#### Material to process ####

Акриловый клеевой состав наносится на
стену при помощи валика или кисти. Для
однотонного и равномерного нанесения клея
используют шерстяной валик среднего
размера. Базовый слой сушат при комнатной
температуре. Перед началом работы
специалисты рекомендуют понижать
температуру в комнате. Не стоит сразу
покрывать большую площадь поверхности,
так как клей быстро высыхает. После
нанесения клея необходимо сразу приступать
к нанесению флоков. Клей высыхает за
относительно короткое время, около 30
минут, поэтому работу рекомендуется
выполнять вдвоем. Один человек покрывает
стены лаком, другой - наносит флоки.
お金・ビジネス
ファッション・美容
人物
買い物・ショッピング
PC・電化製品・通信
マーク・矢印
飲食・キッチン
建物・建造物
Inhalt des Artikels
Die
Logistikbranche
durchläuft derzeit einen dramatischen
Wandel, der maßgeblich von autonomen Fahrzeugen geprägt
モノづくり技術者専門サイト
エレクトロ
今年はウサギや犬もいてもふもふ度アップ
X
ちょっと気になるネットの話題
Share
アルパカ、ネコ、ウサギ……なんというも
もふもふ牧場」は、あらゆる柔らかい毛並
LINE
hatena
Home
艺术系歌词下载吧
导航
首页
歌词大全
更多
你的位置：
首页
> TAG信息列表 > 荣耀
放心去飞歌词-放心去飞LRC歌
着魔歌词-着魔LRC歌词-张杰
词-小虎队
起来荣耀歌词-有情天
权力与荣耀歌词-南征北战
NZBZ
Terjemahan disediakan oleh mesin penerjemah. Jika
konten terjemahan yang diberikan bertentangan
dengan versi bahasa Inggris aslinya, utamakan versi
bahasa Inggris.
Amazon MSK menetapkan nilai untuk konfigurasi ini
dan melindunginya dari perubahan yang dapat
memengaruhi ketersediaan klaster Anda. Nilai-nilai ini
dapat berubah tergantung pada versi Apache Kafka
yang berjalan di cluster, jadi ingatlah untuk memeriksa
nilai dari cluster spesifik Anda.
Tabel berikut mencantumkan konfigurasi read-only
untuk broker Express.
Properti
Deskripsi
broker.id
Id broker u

####

_Your task_
All the records above are to be reproduced exactly.

_Task response_
Акриловый клеевой состав наносится на
стену при помощи валика или кисти. Для
однотонного и равномерного нанесения клея
используют шерстяной валик среднего
размера. Базовый слой сушат при комнатной
температуре. Перед началом работы
специалисты рекомендуют понижать
температуру в комнате. Не стоит сразу
покрывать большую площадь поверхности,
так как клей быстро высыхает. После
нанесения клея необходимо сразу приступать
к нанесению флоков. Клей высыхает за
относительно короткое время, около 30
минут, поэтому работу рекомендуется
выполнять вдвоем. Один человек покрывает
стены лаком, другой - наносит флоки.
お金・ビジネス
ファッション・美容
人物
買い物・ショッピング
PC・電化製品・通信
マーク・矢印
飲食・キッチン
建物・建造物
Inhalt des Artikels
Die
Logistikbranche
durchläuft derzeit einen dramatischen
Wandel, der maßgeblich von autonomen Fahrzeugen geprägt
モノづくり技術者専門サイト
エレクトロ
今年はウサギや犬もいてもふもふ度アップ
X
ちょっと気になるネットの話題
Share
アルパカ、ネコ、ウサギ……なんというも
もふもふ牧場」は、あらゆる柔らかい毛並
LINE
hatena
Home
艺术系歌词下载吧
导航
首页
歌词大全
更多
你的位置：
首页
> TAG信息列表 > 荣耀
放心去飞歌词-放心去飞LRC歌
着魔歌词-着魔LRC歌词-张杰
词-小虎队
起来荣耀歌词-有情天
权力与荣耀歌词-南征北战
NZBZ
Terjemahan disediakan oleh mesin penerjemah. Jika
konten terjemahan yang diberikan bertentangan
dengan versi bahasa Inggris aslinya, utamakan versi
bahasa Inggris.
Amazon MSK menetapkan nilai untuk konfigurasi ini
dan melindunginya dari perubahan yang dapat
memengaruhi ketersediaan klaster Anda. Nilai-nilai ini
dapat berubah tergantung pada versi Apache Kafka
yang berjalan di cluster, jadi ingatlah untuk memeriksa
nilai dari cluster spesifik Anda.
Tabel berikut mencantumkan konfigurasi read-only
untuk broker Express.
Properti
Deskripsi
broker.id
Id broker u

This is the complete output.